In her interview, Hannah highlighted a lot of students don’t realise they start accruing interest from the moment their first student loan instalment is paid into their bank accounts, not when they finish their studies. Communication and the right information is a key factor in ensuring students are making an informed choice when it comes to university.

But there is good news for the sector too. An encouraging factor is the recent support for students from lower-income families, Hannah explains:

“There has been a really strong initiative across the UK around encouraging those students from poorer backgrounds to access higher education.”

Although there are concerns around the drop-out rate for this group, research tells us students from lower-income families can’t be characterised as timid or nervous. Findings from our report, how widening participation (WP) students think, feel and behave tells us their social and educational aspiration is greater than their non-WP counterparts and they demonstrate an admirable robustness and determination.
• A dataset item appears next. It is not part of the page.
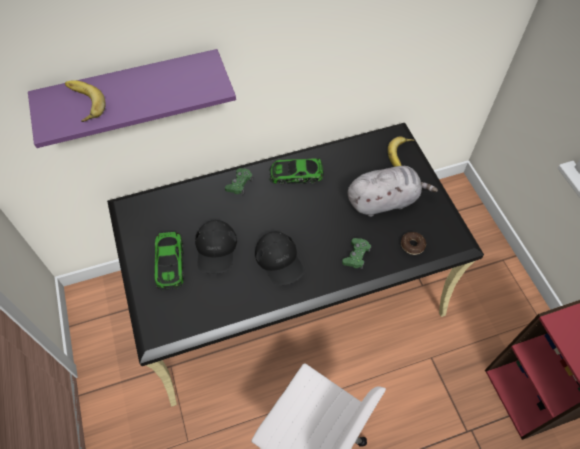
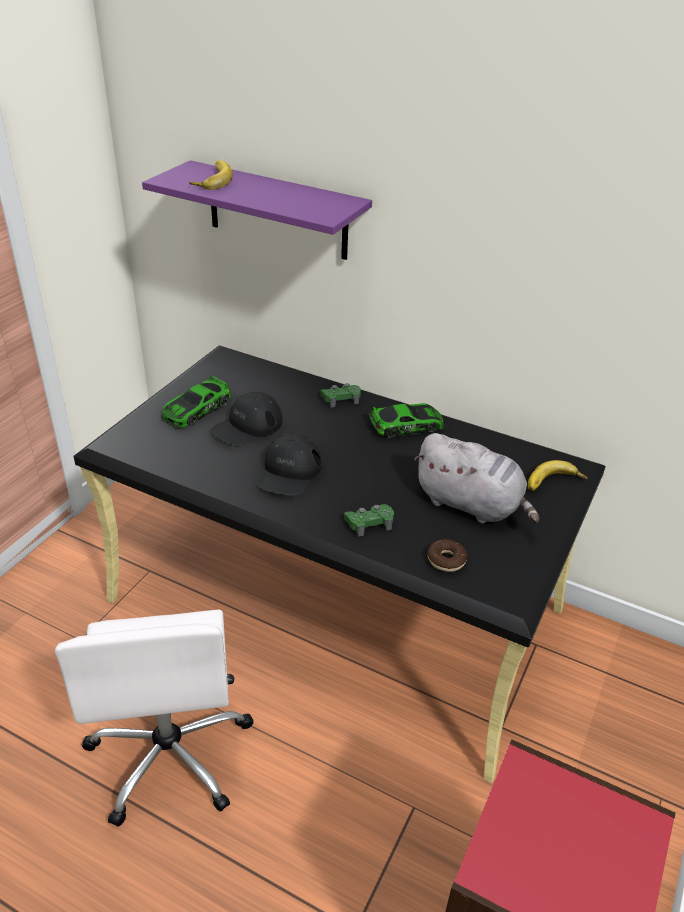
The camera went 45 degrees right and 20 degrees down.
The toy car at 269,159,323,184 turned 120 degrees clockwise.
Despite the daunting concept of student debt, many students are still seeing the value in university education. Our 2017 Options report revealed, of students in school or college, those considering university are the most confident their choice will lead to their dream job.

During her interview, Hannah encouraged students to think about their future and highlighted that graduates are more likely to be in employment with a higher salary than those that haven’t gone to university (according to the Department of Education.)

But for those looking to work in the NHS, the recent withdrawal of bursaries from courses such as midwifery, physiotherapy and nursing has negatively affected recruitment. Hannah told the BBC the landscape is changing, where these courses were often oversubscribed, 2017 has seen a drop-in applications with many previously-NHS-sponsored-courses appearing in Clearing.

The question of value for money can only be answered by the individual. Hannah’s key takeaway from our research isn’t whether university is worth the investment but that just having a degree isn’t enough anymore, students need to invest in themselves as well as their course.

“Students need to really consider their full university experience by looking to upskill in other areas whilst studying, such as volunteering, working, doing an internship or doing a year in industry, to ensure they are more employable when it comes to graduation.”

Most UK institutions offer extra support, such as bursaries that students can automatically be assessed for via student finance. Students worried about the cost of university can seek advice on websites such as The Student Room and Student Finance. It’s important to communicate support is available and encourage students in your institution to get the most out of their investment and university experience.